◆ **Aim of the exercise**
Arrange the lines of the listing as a JSON list of strings, one string per line and no blank lines. Begin at the line that has "International School" and stop after the line that has "Join us for".

Top of Data extract

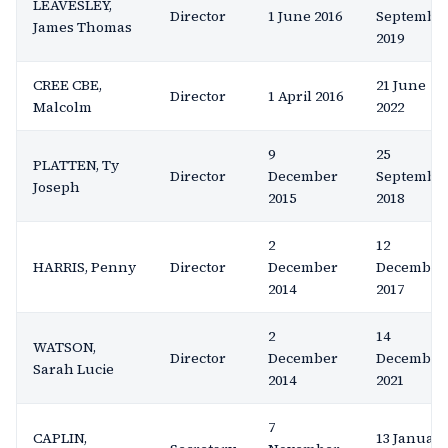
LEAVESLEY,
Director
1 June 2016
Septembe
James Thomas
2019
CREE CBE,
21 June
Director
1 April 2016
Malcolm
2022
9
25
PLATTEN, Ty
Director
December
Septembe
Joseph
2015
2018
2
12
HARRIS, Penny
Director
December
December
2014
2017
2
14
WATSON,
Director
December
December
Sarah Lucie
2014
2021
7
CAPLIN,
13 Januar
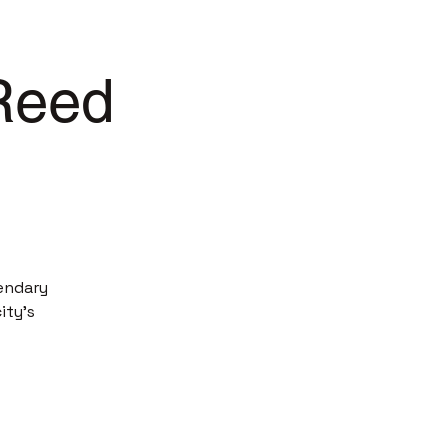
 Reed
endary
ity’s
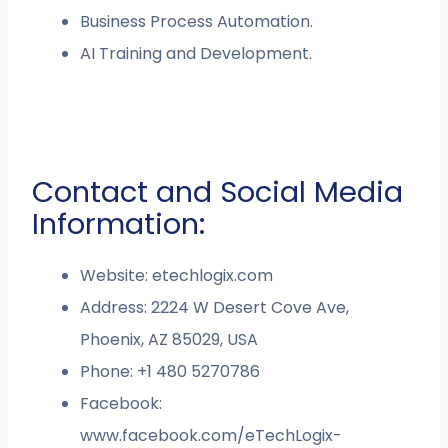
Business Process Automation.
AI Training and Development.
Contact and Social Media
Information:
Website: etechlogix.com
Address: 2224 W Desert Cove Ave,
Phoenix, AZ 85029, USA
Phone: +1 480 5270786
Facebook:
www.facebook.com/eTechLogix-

Bottom of Data extract
Top of Data extract

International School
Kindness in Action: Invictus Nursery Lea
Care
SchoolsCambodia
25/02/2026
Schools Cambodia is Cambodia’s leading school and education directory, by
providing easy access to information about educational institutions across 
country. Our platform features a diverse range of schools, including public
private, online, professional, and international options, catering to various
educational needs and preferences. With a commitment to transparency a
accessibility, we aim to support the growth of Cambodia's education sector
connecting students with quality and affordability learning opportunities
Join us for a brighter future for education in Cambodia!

Bottom of Data extract

◆ **Solved exercise**
[
  "International School",
  "Kindness in Action: Invictus Nursery Lea",
  "Care",
  "SchoolsCambodia",
  "25/02/2026",
  "Schools Cambodia is Cambodia’s leading school and education directory, by",
  "providing easy access to information about educational institutions across ",
  "country. Our platform features a diverse range of schools, including public",
  "private, online, professional, and international options, catering to various",
  "educational needs and preferences. With a commitment to transparency a",
  "accessibility, we aim to support the growth of Cambodia's education sector",
  "connecting students with quality and affordability learning opportunities",
  "Join us for a brighter future for education in Cambodia!"
]